Demek ki Sam Amca “iyi adam seçmek için” gereğinde devlet protokolünün dışına çıkabiliyormuş!
Avrupada İstifa Salgını!

Macaristan Cumhurbaşkanı Pal Schimitt’in doktora tezinde “intihal (aşırma)” yaptığı gerekçesiyle 2 Nisan’da görevinden istifası, basınımızda yeterince yankılanmadı.
1970 yılında Ankara’da “epe” dalında “dünya şampiyonu” olup “altın madalya” kazanan Schimitt, kasımda Türkiye’yi ziyaret etmişti.
“Aşırma” olayını bir Macar gazetesi gündeme taşımıştı. Gazeteye göre Schimitt 1992’de “modern olimpiyat oyunları” hakkında bir tez yazarak “doktor” unvanını almıştı. Ancak tezin yüzde 80’i Bulgar spor profesörü Nikolay Georgiev’in aynı konudaki çalışmasından aşırılmıştı!
Cumhurbaşkanı önce “Yok böyle bir şey!” demiş, iktidardaki partisi “bulvar basınının zırvaları” açıklamasını yapmıştı. Üniversite, ocak ayında bir inceleme başlattı. Koskoca dünya şampiyonu cumhurbaşkanı gerçekten aşırmıştı!
Schimitt “Anayasaya göre cumhurbaşkanı Macar ulusunun bütünlüğünü temsil etmelidir. Ben ne yazık ki bölünmenin simgesi oldum. Görevimin konumunu terk etmek olduğunu hissediyorum” diyerek istifasını açıkladı. Cumhurbaşkanının “doktor” unvanı da düştü.

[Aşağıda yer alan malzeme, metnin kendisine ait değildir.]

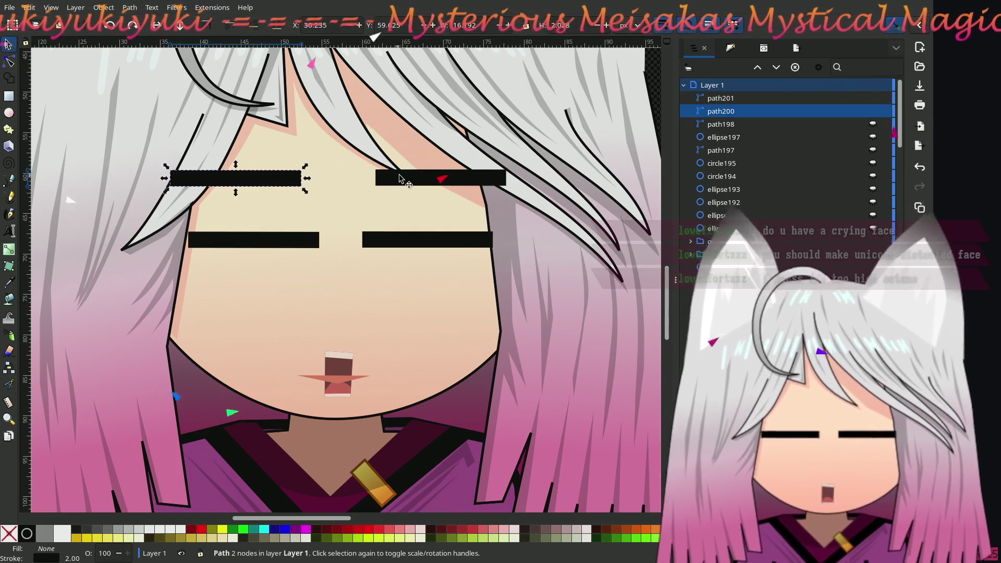
{"action": "left_click", "coordinate": [409, 179], "text": "shift"}
{"action": "right_click", "coordinate": [410, 183]}
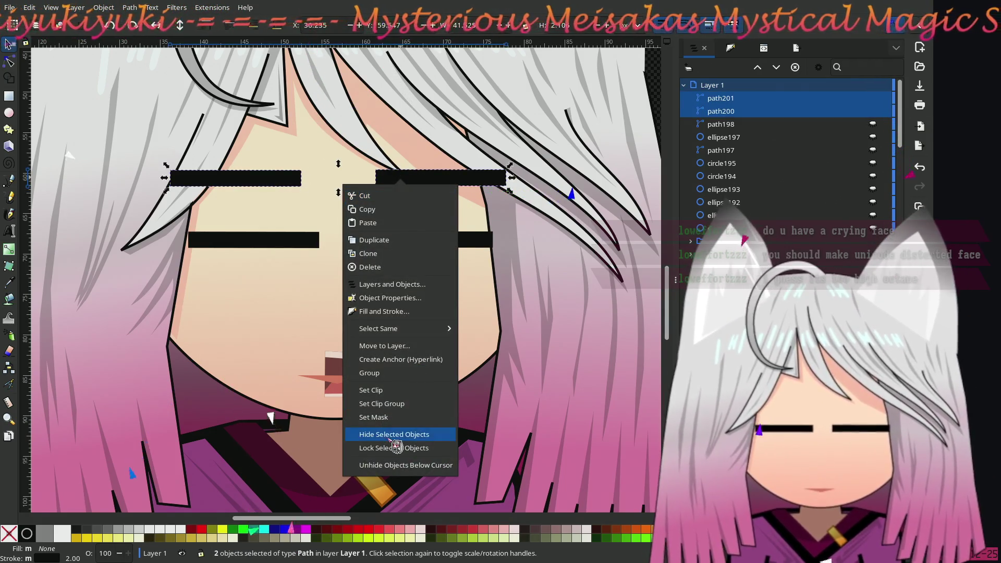
{"action": "left_click", "coordinate": [386, 434]}
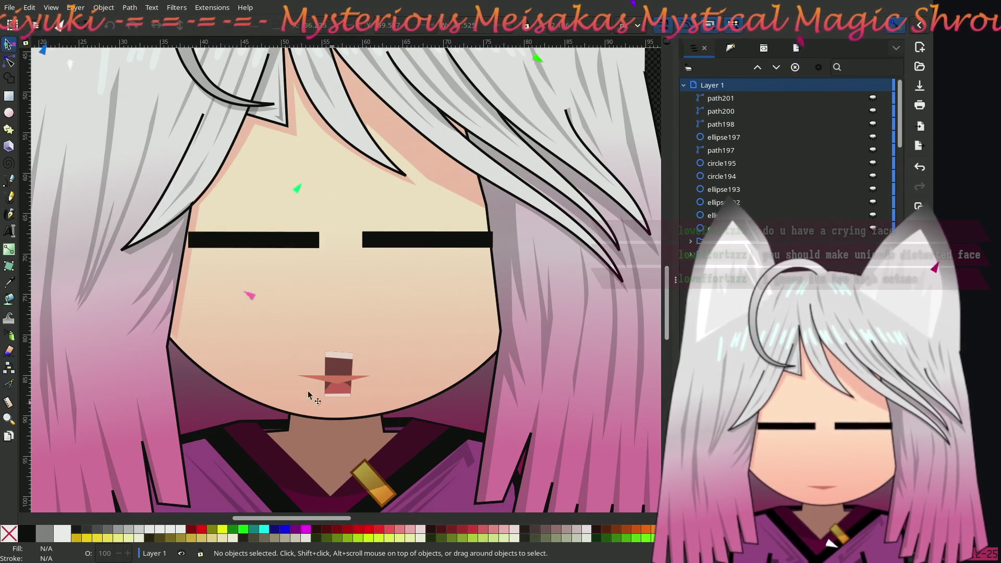
{"action": "left_click_drag", "start_coordinate": [264, 370], "coordinate": [269, 295]}
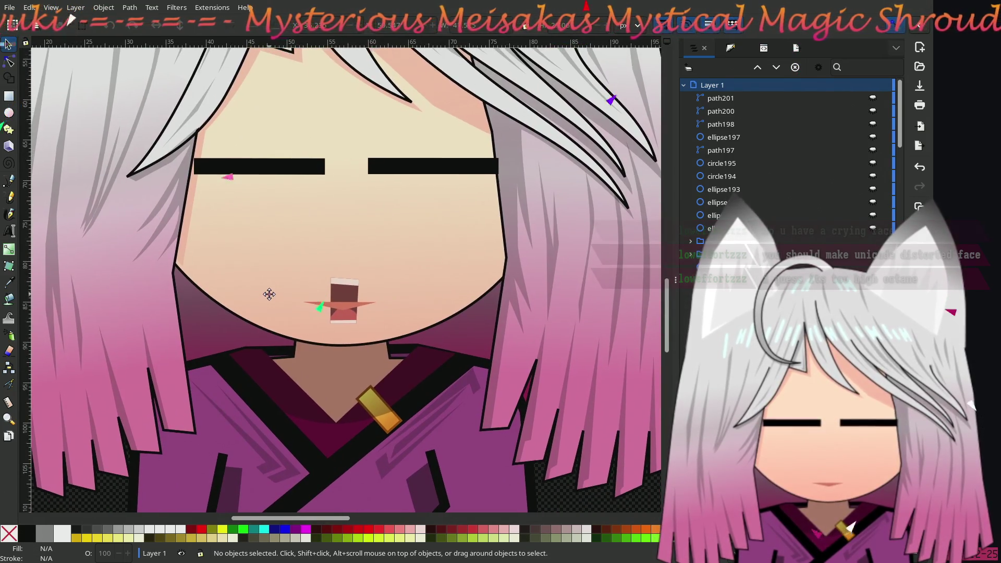
{"action": "scroll", "coordinate": [270, 297], "scroll_direction": "down", "scroll_amount": 3}
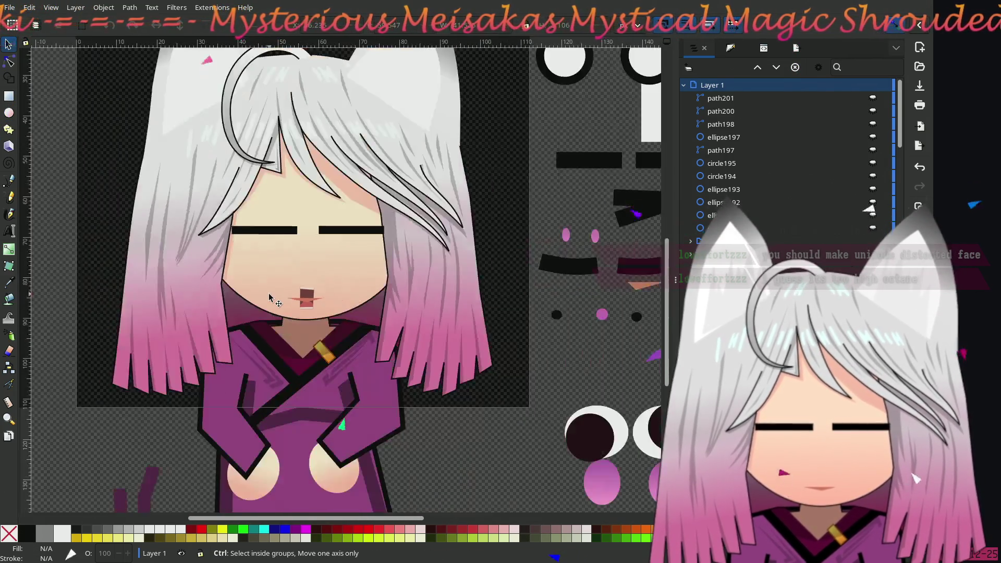
{"action": "scroll", "coordinate": [287, 271], "scroll_direction": "up", "scroll_amount": 1}
{"action": "scroll", "coordinate": [308, 288], "scroll_direction": "down", "scroll_amount": 4}
{"action": "scroll", "coordinate": [295, 284], "scroll_direction": "up", "scroll_amount": 5}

Türkiye ziyaretinde Kütahya Dumlupınar Üniversitesi, Schmitt’e “onursal doktor” unvanı vermişti… Bu unvan da acaba düşecek mi?
***
Ömer Dinçer İstanbul Marmara Üniversitesi’nde işletme profesörü idi. Bu görevinin yanı sıra İstanbul Belediye Başkanı iken Erdoğan’ın danışmanı oldu. 2003’te Ankara’ya Başbakanlık Başdanışmanlığı’na atandı. Oradan müsteşarlığa yükseldi. 2007’de İstanbul’dan milletvekili seçildi. 2009’da Çalışma ve Sosyal Güvenlik Bakanlığı’na getirildi. Son seçimde de “4+4+4 eğitim düzenlemesi” için Milli Eğitim Bakanlığı koltuğuna oturtuldu.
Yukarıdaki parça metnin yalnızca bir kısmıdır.